Dialect of Shtokavian supradialect of Serbo-Croatian language

Šumadija–Vojvodina dialect (шумадијско-војвођански дијалект) is a dialect of Shtokavian supradialect of Serbo-Croatian language, dominantly of Ekavian pronunciation. It is a base for Ekavian Standard Serbian.

==Geographical distribution==
The dialect is mainly spoken in Serbia or more exactly in wider area of Belgrade, Vojvodina, Mačva, Kolubara, and western half of Šumadija. Some of the speakers are also to be found in neighboring area of Croatia, around Vukovar.

==History==
In the 16th century, the dialect was spoken in entire Vojvodina, as well as in some parts of present-day Hungary and Romania.
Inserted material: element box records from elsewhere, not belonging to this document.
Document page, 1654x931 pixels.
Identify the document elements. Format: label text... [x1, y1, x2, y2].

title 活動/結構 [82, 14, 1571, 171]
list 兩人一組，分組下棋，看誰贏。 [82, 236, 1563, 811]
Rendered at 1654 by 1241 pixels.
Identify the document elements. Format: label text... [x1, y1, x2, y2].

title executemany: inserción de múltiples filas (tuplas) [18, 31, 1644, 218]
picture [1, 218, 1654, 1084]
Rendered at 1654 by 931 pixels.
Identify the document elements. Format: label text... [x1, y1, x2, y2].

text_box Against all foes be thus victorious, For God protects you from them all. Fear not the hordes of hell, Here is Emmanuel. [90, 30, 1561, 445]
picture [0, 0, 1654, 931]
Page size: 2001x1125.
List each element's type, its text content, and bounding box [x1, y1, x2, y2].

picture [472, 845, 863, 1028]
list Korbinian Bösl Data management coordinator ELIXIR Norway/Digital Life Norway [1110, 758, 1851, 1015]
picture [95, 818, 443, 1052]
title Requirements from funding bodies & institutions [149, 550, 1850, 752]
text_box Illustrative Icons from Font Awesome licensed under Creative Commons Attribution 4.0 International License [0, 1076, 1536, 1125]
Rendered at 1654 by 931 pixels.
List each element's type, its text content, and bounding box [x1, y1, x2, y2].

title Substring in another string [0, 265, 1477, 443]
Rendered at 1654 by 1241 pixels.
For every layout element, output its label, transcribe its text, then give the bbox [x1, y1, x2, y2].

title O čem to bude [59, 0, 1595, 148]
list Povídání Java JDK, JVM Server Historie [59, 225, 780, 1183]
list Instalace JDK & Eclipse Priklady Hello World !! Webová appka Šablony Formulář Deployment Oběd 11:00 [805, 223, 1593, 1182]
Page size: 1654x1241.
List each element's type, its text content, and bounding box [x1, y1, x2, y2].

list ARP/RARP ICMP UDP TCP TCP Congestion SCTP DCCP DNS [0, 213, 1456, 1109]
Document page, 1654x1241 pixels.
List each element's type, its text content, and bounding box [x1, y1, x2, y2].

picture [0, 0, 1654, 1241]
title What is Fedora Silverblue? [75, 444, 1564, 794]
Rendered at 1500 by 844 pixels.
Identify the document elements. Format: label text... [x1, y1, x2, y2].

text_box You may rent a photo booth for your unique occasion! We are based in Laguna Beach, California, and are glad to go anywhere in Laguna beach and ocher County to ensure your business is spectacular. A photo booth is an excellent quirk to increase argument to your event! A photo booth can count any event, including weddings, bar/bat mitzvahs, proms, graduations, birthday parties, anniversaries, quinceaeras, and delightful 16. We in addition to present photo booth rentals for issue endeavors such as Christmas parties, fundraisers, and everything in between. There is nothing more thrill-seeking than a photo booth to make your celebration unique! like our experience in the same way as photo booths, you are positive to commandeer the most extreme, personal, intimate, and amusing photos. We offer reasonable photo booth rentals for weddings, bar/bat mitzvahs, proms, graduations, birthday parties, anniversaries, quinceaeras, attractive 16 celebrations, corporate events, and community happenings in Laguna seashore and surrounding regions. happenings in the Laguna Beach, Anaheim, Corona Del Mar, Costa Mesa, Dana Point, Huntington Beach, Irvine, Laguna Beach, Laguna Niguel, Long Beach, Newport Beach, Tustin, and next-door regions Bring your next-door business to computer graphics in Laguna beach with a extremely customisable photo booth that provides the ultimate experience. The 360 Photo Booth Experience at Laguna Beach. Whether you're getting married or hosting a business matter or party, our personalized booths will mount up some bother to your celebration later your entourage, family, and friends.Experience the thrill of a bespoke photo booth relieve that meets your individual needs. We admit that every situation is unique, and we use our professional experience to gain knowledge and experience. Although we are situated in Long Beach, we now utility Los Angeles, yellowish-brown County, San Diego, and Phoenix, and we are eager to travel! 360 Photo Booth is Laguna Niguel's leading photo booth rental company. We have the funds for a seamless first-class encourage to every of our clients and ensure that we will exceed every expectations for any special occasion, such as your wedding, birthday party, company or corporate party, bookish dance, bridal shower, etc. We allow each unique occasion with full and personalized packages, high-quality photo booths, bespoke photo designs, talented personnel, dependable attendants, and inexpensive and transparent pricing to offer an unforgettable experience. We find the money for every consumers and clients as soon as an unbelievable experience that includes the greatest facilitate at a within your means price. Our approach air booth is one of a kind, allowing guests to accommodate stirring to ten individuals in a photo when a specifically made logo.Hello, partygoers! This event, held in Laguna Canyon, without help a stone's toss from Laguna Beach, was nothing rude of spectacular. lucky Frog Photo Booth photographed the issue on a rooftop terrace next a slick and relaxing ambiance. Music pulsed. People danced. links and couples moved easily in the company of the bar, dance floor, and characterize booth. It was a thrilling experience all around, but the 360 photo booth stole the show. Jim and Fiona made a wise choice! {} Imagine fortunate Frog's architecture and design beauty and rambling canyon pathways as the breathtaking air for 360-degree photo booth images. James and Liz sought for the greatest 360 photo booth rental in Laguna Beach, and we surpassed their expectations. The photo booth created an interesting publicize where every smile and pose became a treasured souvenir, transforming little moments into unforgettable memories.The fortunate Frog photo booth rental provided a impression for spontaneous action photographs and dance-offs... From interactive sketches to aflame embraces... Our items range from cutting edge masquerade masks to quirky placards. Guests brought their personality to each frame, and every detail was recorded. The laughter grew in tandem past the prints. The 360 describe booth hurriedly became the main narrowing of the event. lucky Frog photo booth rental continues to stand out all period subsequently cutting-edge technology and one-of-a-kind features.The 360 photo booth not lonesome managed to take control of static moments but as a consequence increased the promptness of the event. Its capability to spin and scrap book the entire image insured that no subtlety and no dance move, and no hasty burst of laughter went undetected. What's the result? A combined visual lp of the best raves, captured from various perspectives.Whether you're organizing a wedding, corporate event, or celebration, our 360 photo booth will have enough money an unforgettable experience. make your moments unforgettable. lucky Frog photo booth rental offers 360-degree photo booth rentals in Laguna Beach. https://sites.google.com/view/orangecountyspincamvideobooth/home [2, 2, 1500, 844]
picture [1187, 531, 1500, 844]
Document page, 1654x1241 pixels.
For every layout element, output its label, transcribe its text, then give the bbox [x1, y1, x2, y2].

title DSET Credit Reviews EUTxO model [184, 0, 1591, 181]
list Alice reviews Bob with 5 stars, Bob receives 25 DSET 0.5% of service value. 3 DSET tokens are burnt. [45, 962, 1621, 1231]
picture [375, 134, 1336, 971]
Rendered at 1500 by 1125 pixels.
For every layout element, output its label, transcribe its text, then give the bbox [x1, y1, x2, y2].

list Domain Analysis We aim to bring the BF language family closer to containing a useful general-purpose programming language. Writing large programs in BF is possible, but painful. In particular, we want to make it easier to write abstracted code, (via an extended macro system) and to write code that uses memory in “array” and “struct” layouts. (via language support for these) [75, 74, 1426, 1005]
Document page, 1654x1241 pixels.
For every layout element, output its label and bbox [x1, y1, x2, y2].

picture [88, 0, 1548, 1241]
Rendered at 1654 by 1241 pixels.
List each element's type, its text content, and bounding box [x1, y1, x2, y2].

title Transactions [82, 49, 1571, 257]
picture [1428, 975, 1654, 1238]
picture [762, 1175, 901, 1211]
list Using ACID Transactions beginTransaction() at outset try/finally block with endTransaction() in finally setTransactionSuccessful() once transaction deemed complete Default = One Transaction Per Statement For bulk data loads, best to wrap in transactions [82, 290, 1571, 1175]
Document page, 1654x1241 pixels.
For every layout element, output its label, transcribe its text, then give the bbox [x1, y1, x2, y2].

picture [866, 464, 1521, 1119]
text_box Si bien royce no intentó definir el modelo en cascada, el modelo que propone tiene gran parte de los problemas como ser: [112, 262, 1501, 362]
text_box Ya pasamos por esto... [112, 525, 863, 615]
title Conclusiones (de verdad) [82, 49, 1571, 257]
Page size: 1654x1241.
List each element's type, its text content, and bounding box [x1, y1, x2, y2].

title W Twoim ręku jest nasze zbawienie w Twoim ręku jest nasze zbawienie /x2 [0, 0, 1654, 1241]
During the Great Serb Migration, many speakers of the dialect were settled in the Budapest region. Most of these settlers were later assimilated. During the 18th and 19th century, the territorial distribution of the dialect was reduced due to the migrations of speakers of Hungarian language from the north and speakers of Romanian language from the east. It was also a base for the Serbian literary language in the 18th and 19th century, before the linguistic reform was introduced by Vuk Karadžić. During the reform, the standard variety of the dialect was adapted to be more similar to Ijekavian dialect.